There are three types of thought swilling around in our minds. The most damaging are those that come with an emotional charge. Maybe your partner said something hurtful, and resentment has set in with thoughts of retribution. Or maybe we read somewhere about something called enlightenment, and because we generally live in a fairly miserable state, we are greedy to escape the pain and reach this fabled state where no pain can reach us. In both cases there is an emotional charge – resentment in the first case and hope in the second. By-the-way hope is always a bad thing, being the other side of fear – if you hope you also fear. In any case most of our thoughts come with an associated emotion, and may set up a feedback loop – the more we hope for liberation (because we are in pain) the more we feel miserable because we are not liberated, which makes us hope with an even greater intensity. These dynamics are very difficult to overcome, but with an understanding of the emotions and practices such as self observation, it is possible to acquiesce to our emotional states, and by accepting them they are much less troublesome and tend not to fuel painful thoughts.
The second genre of thought is largely a product of imagination. People who believe in systems, for example, will construct elaborate edifices to deal with life. This might come in the form of theology, philosophical systems, or anything that takes a person away from their imminent reality. Unfortunately, life does not accommodate intellectual constructs of any kind, and will not be straightjacketed. The inevitable result is that elaborate intellectual constructs must inevitably come falling down like a house of cards. Ernest Becker, in his book The Denial of Death, gives a very good account of how we seek to escape from the brutal reality of life through our inner symbolism – language mainly, and of course thoughts that seek to construct some kind of edifice employ language.

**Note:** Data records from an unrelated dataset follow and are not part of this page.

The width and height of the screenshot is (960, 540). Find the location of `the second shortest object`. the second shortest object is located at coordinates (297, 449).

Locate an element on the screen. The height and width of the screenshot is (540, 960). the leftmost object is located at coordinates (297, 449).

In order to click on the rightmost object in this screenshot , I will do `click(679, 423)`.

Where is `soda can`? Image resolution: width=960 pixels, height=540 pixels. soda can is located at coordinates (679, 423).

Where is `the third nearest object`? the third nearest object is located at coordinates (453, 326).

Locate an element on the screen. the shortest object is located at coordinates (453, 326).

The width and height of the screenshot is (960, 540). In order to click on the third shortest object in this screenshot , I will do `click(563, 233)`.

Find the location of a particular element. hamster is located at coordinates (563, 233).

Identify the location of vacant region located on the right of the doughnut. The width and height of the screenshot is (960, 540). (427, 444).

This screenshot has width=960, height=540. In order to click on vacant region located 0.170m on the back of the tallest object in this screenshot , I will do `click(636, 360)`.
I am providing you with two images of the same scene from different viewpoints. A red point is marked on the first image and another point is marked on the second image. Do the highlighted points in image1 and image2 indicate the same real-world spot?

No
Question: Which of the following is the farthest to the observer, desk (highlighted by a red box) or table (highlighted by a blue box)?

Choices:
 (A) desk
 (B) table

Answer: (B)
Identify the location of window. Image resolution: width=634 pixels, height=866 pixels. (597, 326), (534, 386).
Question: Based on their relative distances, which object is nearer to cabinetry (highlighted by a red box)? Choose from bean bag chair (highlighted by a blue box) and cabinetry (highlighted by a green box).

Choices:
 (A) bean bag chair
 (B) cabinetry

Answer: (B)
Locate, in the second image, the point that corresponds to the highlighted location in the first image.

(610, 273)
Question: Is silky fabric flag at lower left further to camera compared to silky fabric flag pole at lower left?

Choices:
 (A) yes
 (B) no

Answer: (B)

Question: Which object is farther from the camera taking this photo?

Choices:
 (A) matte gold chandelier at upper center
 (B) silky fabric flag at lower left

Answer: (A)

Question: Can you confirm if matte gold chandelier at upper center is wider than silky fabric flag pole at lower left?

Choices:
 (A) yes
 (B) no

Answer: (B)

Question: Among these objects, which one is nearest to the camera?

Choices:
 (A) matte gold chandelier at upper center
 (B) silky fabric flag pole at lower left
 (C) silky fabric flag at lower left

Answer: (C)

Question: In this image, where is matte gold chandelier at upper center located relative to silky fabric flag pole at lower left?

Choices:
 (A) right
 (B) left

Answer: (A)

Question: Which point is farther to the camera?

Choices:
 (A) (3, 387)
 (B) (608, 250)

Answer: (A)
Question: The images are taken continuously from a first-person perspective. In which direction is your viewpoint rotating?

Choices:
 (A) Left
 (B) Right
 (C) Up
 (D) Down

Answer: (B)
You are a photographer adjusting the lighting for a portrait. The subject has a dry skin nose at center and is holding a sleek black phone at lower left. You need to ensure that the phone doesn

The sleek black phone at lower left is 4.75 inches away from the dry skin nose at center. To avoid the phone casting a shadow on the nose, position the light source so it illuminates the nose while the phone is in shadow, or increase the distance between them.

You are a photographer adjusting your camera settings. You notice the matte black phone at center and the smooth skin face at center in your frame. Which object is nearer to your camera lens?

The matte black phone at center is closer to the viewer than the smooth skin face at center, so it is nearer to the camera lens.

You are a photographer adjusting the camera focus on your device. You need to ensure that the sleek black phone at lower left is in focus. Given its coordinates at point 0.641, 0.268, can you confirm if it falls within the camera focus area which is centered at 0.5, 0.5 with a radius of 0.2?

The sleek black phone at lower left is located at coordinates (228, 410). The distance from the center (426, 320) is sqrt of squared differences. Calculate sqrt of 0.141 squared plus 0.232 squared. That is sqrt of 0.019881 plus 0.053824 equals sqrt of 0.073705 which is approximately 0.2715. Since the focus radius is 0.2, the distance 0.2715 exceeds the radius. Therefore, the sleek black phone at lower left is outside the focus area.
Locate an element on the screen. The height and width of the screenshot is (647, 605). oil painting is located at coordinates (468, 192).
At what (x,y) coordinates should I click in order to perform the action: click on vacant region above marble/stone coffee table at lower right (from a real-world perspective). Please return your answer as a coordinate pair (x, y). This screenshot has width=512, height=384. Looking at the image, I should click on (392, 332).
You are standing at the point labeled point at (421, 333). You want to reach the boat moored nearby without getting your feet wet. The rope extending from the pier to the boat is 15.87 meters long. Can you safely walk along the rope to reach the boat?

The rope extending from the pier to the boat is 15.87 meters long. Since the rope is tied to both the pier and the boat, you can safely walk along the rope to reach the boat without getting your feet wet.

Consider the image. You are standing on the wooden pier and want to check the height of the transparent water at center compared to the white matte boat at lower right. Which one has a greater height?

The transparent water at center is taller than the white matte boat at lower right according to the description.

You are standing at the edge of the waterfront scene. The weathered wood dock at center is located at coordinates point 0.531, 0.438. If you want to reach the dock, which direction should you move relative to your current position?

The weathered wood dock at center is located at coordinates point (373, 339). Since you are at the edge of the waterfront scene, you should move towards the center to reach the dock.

It should be clear from a consideration of these two forms of thought – the one charged with emotion, and the other building elaborate structures, that the common aim is that of escaping reality – that we will die, that those we love will all die, that organic life is just a self-eating machine, and that life seems to give us no firm foothold. Well, the first and most important step in jumping over our own knees is to be able to fully acknowledge the terror of the situation – to feel it in the depths of our being and not to turn away from it. Obviously, this requires a certain amount of courage, and it may take many years to see the full horror of existence.
The second step that completes the process of jumping over our own knees is that of realizing that our thinking processes are just useful tools, with no validity beyond this. Thoughts are just thoughts – some of them useful, most of them fairly random, and others nothing more than persistent imagination claiming undeniable validity.
The first step – that of seeing reality, is absolutely necessary if we are to remove the emotional charge from most of our thoughts. We are part of the horror show. It is the survival drive causing us to ride a roller-coaster of emotions, and when we see it and understand it, then it loses much of its power. The second step – that of seeing thought as simply a tool, can be equally painful since it requires us to kill some of our best-loved children.
So what is left after we have stared into the eyes of the beast called organic life, and seen through the mental constructs we call ‘I”? Nothing is left, the third kind of thought – no-thought. You are free.
For some people, these processes can be quite sudden, and for others very gradual. And in reality, no-one completely escapes the beast or the spells cast by thought. But there is a decidedly different existence for those who have fought long and hard with the monsters and the spell maker. The sage sleeps soundly in the graveyard at night.